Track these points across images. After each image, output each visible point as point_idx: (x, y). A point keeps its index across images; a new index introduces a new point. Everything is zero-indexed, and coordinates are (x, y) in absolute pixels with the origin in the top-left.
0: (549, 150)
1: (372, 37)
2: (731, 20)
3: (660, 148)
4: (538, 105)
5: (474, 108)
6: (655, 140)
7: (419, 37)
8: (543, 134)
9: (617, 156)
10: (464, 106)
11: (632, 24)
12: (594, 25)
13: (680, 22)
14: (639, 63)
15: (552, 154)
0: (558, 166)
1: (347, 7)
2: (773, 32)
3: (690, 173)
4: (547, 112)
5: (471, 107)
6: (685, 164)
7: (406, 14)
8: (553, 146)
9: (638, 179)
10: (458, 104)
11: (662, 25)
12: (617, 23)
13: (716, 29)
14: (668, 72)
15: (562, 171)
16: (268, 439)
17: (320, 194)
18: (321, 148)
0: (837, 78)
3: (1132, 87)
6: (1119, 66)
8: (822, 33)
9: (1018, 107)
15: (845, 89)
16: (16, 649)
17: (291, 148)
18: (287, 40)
========================================
#### Work instructions
Can you write out every line of the material above, unchanged, from start to finish?

#### Answer to the problem
Track these points across images. After each image, output each visible point as point_idx: (x, y). A point keeps its index across images; a new index introduces a new point. Everything is zero-indexed, and coordinates are (x, y) in absolute pixels with the origin in the top-left.
0: (549, 150)
1: (372, 37)
2: (731, 20)
3: (660, 148)
4: (538, 105)
5: (474, 108)
6: (655, 140)
7: (419, 37)
8: (543, 134)
9: (617, 156)
10: (464, 106)
11: (632, 24)
12: (594, 25)
13: (680, 22)
14: (639, 63)
15: (552, 154)
0: (558, 166)
1: (347, 7)
2: (773, 32)
3: (690, 173)
4: (547, 112)
5: (471, 107)
6: (685, 164)
7: (406, 14)
8: (553, 146)
9: (638, 179)
10: (458, 104)
11: (662, 25)
12: (617, 23)
13: (716, 29)
14: (668, 72)
15: (562, 171)
16: (268, 439)
17: (320, 194)
18: (321, 148)
0: (837, 78)
3: (1132, 87)
6: (1119, 66)
8: (822, 33)
9: (1018, 107)
15: (845, 89)
16: (16, 649)
17: (291, 148)
18: (287, 40)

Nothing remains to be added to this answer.